# The task
Reproduce every line of the items below word for word.

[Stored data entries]
---

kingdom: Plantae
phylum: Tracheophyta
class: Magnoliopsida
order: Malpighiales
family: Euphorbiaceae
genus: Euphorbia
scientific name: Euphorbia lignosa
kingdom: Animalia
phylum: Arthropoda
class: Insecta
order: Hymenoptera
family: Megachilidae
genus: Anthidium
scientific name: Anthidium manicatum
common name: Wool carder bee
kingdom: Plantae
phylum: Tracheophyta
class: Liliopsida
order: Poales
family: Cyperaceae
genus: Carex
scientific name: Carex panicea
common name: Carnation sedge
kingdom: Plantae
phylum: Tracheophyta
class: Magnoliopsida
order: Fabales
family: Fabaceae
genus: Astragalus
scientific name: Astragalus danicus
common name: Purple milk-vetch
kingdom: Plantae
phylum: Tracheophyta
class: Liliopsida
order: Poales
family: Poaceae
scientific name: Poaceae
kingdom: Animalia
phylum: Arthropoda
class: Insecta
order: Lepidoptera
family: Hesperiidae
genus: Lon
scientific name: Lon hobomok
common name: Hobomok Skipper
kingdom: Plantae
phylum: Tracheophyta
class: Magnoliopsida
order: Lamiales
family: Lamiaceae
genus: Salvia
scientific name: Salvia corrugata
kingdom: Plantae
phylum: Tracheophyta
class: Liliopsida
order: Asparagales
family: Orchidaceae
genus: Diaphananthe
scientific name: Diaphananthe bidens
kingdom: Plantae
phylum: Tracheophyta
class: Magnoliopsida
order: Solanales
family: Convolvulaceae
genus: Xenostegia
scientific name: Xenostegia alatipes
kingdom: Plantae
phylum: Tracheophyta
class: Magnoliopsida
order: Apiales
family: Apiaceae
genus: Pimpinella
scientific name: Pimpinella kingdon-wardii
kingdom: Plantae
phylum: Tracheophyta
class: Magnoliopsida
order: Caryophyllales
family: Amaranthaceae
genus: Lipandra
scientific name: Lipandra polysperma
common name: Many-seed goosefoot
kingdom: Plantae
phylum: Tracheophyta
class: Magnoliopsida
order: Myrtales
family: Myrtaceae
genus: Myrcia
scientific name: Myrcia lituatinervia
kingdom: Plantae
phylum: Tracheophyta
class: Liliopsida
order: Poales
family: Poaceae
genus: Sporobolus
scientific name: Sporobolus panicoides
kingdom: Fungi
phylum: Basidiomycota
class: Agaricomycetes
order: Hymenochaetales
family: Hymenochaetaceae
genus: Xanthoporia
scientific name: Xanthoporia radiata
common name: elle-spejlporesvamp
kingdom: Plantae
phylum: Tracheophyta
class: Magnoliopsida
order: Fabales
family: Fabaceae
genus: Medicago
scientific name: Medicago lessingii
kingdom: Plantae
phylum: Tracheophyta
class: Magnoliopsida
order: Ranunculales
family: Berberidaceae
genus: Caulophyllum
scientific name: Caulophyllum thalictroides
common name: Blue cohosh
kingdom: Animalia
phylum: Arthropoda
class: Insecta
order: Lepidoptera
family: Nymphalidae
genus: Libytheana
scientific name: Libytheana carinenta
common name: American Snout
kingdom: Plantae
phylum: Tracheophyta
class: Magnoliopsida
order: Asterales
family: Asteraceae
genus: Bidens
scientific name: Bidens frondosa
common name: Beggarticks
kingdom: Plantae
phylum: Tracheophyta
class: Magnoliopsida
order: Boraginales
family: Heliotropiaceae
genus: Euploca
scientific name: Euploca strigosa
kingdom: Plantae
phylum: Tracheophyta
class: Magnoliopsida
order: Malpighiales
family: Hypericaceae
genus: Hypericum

---

# Solution for this problem
kingdom: Plantae
phylum: Tracheophyta
class: Magnoliopsida
order: Malpighiales
family: Euphorbiaceae
genus: Euphorbia
scientific name: Euphorbia lignosa
kingdom: Animalia
phylum: Arthropoda
class: Insecta
order: Hymenoptera
family: Megachilidae
genus: Anthidium
scientific name: Anthidium manicatum
common name: Wool carder bee
kingdom: Plantae
phylum: Tracheophyta
class: Liliopsida
order: Poales
family: Cyperaceae
genus: Carex
scientific name: Carex panicea
common name: Carnation sedge
kingdom: Plantae
phylum: Tracheophyta
class: Magnoliopsida
order: Fabales
family: Fabaceae
genus: Astragalus
scientific name: Astragalus danicus
common name: Purple milk-vetch
kingdom: Plantae
phylum: Tracheophyta
class: Liliopsida
order: Poales
family: Poaceae
scientific name: Poaceae
kingdom: Animalia
phylum: Arthropoda
class: Insecta
order: Lepidoptera
family: Hesperiidae
genus: Lon
scientific name: Lon hobomok
common name: Hobomok Skipper
kingdom: Plantae
phylum: Tracheophyta
class: Magnoliopsida
order: Lamiales
family: Lamiaceae
genus: Salvia
scientific name: Salvia corrugata
kingdom: Plantae
phylum: Tracheophyta
class: Liliopsida
order: Asparagales
family: Orchidaceae
genus: Diaphananthe
scientific name: Diaphananthe bidens
kingdom: Plantae
phylum: Tracheophyta
class: Magnoliopsida
order: Solanales
family: Convolvulaceae
genus: Xenostegia
scientific name: Xenostegia alatipes
kingdom: Plantae
phylum: Tracheophyta
class: Magnoliopsida
order: Apiales
family: Apiaceae
genus: Pimpinella
scientific name: Pimpinella kingdon-wardii
kingdom: Plantae
phylum: Tracheophyta
class: Magnoliopsida
order: Caryophyllales
family: Amaranthaceae
genus: Lipandra
scientific name: Lipandra polysperma
common name: Many-seed goosefoot
kingdom: Plantae
phylum: Tracheophyta
class: Magnoliopsida
order: Myrtales
family: Myrtaceae
genus: Myrcia
scientific name: Myrcia lituatinervia
kingdom: Plantae
phylum: Tracheophyta
class: Liliopsida
order: Poales
family: Poaceae
genus: Sporobolus
scientific name: Sporobolus panicoides
kingdom: Fungi
phylum: Basidiomycota
class: Agaricomycetes
order: Hymenochaetales
family: Hymenochaetaceae
genus: Xanthoporia
scientific name: Xanthoporia radiata
common name: elle-spejlporesvamp
kingdom: Plantae
phylum: Tracheophyta
class: Magnoliopsida
order: Fabales
family: Fabaceae
genus: Medicago
scientific name: Medicago lessingii
kingdom: Plantae
phylum: Tracheophyta
class: Magnoliopsida
order: Ranunculales
family: Berberidaceae
genus: Caulophyllum
scientific name: Caulophyllum thalictroides
common name: Blue cohosh
kingdom: Animalia
phylum: Arthropoda
class: Insecta
order: Lepidoptera
family: Nymphalidae
genus: Libytheana
scientific name: Libytheana carinenta
common name: American Snout
kingdom: Plantae
phylum: Tracheophyta
class: Magnoliopsida
order: Asterales
family: Asteraceae
genus: Bidens
scientific name: Bidens frondosa
common name: Beggarticks
kingdom: Plantae
phylum: Tracheophyta
class: Magnoliopsida
order: Boraginales
family: Heliotropiaceae
genus: Euploca
scientific name: Euploca strigosa
kingdom: Plantae
phylum: Tracheophyta
class: Magnoliopsida
order: Malpighiales
family: Hypericaceae
genus: Hypericum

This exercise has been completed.